Material provided:
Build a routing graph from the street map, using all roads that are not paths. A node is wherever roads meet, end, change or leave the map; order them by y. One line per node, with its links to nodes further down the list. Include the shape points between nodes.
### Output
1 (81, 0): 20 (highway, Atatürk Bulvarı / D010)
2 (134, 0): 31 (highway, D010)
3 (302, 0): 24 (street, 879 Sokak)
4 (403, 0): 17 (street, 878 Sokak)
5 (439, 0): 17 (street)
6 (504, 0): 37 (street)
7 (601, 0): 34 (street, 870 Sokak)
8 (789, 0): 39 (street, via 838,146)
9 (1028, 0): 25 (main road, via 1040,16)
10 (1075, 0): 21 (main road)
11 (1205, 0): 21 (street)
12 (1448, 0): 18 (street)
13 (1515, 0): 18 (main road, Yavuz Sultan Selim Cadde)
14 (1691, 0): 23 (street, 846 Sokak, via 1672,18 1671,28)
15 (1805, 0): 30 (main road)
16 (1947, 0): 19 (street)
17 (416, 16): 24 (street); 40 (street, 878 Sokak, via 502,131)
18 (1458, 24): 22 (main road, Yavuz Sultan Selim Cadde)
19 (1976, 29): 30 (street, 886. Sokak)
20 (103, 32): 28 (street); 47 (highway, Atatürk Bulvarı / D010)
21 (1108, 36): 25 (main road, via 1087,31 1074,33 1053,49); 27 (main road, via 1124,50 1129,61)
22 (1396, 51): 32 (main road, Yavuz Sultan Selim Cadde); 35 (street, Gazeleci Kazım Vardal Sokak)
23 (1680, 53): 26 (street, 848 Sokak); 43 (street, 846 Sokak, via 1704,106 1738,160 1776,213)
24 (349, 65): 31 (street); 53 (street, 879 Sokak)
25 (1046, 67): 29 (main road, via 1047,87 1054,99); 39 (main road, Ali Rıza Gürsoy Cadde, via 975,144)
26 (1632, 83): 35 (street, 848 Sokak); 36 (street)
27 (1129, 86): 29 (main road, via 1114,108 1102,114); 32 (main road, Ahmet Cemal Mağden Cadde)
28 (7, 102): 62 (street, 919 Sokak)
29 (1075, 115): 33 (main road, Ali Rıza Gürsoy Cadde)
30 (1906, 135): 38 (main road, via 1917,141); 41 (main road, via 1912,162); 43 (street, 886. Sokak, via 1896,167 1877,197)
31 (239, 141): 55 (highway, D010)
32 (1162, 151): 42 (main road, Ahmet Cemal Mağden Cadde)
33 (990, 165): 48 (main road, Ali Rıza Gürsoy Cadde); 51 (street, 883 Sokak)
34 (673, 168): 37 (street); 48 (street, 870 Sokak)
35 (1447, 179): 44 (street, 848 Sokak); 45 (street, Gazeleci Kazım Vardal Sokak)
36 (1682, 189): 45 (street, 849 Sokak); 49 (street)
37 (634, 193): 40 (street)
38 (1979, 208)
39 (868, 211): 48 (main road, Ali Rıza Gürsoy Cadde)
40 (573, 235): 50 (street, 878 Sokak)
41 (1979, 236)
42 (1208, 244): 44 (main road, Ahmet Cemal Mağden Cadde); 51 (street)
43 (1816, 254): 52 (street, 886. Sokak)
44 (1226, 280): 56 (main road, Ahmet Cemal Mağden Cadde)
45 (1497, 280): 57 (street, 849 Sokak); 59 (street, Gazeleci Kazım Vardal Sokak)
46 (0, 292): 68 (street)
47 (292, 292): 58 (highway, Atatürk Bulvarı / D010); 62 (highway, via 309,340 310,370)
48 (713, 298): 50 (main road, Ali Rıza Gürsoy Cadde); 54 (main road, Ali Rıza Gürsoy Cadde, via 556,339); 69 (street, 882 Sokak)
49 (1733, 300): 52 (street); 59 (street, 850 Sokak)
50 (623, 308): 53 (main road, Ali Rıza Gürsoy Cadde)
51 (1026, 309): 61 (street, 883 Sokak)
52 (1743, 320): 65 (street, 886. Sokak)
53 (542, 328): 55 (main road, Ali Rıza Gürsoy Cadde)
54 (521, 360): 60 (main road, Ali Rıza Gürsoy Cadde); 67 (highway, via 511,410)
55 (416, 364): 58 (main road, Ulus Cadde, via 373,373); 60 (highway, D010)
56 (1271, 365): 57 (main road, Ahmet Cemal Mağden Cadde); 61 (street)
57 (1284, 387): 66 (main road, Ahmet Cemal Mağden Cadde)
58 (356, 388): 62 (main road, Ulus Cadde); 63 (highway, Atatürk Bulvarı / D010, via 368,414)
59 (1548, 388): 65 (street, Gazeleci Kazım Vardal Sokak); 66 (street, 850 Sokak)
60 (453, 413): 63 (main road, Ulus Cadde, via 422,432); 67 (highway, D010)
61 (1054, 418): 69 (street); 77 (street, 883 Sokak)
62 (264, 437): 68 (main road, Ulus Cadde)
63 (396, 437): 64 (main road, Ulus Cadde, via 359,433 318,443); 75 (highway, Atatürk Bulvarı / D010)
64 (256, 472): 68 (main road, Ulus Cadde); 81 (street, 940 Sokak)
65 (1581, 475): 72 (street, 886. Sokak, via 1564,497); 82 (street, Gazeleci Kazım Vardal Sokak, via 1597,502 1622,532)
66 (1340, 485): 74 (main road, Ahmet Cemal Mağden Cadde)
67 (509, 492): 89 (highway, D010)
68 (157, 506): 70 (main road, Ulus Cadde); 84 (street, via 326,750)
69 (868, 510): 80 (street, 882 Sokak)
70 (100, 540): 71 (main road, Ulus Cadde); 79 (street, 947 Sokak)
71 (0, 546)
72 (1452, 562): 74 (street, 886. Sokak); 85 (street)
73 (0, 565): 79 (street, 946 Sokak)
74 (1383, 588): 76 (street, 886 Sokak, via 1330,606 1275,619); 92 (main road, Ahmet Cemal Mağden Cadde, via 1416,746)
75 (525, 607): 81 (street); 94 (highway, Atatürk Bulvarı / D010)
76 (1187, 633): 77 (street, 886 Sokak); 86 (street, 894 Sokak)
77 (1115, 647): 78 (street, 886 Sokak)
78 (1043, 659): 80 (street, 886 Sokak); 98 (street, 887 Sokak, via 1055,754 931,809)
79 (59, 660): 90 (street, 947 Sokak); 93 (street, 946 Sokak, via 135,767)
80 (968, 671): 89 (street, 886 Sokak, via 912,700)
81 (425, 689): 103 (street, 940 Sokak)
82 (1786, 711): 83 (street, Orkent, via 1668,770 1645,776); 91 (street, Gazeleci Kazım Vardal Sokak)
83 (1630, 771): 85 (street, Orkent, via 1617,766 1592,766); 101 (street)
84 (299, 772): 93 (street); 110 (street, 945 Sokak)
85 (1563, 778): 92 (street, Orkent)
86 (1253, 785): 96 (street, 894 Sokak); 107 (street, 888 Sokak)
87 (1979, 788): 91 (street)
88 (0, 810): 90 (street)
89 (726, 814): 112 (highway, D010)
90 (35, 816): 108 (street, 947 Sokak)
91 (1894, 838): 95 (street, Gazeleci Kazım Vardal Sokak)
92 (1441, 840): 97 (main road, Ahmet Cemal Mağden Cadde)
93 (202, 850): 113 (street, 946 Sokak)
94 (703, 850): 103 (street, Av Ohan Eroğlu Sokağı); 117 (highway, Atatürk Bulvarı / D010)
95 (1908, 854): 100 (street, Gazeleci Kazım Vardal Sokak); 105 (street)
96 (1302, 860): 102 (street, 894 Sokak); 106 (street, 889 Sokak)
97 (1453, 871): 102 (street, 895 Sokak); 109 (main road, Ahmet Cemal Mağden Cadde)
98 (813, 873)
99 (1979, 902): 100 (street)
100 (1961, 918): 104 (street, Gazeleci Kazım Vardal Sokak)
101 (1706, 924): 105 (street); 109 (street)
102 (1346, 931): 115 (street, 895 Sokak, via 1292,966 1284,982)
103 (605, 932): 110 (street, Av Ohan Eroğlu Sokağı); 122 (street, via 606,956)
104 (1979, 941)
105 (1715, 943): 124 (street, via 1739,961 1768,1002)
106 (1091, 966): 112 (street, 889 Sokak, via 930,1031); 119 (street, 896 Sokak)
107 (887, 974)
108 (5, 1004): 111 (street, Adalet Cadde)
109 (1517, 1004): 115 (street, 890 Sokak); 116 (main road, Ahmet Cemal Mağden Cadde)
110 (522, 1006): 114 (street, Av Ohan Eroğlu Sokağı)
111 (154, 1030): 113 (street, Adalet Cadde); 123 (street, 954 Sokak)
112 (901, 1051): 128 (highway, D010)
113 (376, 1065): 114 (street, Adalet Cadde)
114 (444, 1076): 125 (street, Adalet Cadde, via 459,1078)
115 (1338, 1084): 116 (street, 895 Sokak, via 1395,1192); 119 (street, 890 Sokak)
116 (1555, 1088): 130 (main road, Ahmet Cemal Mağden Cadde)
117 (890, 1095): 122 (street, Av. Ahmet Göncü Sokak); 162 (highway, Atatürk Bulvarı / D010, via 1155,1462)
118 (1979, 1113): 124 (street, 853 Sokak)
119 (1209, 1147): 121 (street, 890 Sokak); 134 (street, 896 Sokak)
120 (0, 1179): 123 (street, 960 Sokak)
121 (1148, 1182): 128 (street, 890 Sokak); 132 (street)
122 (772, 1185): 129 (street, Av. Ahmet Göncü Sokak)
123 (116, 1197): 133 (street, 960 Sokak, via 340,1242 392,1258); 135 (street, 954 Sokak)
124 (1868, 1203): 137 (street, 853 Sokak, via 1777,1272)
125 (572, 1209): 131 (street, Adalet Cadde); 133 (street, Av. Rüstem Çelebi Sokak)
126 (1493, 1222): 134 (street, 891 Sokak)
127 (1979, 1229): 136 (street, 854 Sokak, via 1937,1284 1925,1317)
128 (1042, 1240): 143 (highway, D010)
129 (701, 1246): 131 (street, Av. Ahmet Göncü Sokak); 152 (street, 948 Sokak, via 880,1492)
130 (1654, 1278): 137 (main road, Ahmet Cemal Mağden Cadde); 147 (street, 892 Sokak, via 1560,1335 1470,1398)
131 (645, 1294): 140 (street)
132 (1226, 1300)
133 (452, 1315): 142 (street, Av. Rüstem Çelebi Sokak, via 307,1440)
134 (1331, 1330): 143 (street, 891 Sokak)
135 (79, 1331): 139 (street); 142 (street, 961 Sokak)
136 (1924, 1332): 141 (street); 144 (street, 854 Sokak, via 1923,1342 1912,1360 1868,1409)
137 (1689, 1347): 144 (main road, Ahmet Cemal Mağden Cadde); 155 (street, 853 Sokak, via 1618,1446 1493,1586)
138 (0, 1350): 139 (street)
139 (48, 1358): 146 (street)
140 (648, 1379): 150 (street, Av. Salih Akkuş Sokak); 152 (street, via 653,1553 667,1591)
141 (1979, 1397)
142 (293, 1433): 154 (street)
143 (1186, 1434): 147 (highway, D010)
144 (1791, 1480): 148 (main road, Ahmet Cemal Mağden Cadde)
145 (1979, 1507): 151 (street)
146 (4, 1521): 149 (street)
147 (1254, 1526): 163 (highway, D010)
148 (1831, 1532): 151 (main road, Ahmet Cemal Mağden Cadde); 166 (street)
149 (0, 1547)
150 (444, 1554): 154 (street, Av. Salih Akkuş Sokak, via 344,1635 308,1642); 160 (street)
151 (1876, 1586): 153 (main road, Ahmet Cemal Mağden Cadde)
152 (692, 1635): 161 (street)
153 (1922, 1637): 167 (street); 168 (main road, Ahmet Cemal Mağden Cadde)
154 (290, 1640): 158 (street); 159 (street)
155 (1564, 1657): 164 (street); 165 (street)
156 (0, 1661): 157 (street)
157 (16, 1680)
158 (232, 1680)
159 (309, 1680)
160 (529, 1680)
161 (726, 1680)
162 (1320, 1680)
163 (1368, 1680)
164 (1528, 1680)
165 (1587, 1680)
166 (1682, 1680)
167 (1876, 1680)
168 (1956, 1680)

What you are asked to do: Lines in the listing above that contain the word "Vardal" must be copied; leave out the rest.

Task response:
22 (1396, 51): 32 (main road, Yavuz Sultan Selim Cadde); 35 (street, Gazeleci Kazım Vardal Sokak)
35 (1447, 179): 44 (street, 848 Sokak); 45 (street, Gazeleci Kazım Vardal Sokak)
45 (1497, 280): 57 (street, 849 Sokak); 59 (street, Gazeleci Kazım Vardal Sokak)
59 (1548, 388): 65 (street, Gazeleci Kazım Vardal Sokak); 66 (street, 850 Sokak)
65 (1581, 475): 72 (street, 886. Sokak, via 1564,497); 82 (street, Gazeleci Kazım Vardal Sokak, via 1597,502 1622,532)
82 (1786, 711): 83 (street, Orkent, via 1668,770 1645,776); 91 (street, Gazeleci Kazım Vardal Sokak)
91 (1894, 838): 95 (street, Gazeleci Kazım Vardal Sokak)
95 (1908, 854): 100 (street, Gazeleci Kazım Vardal Sokak); 105 (street)
100 (1961, 918): 104 (street, Gazeleci Kazım Vardal Sokak)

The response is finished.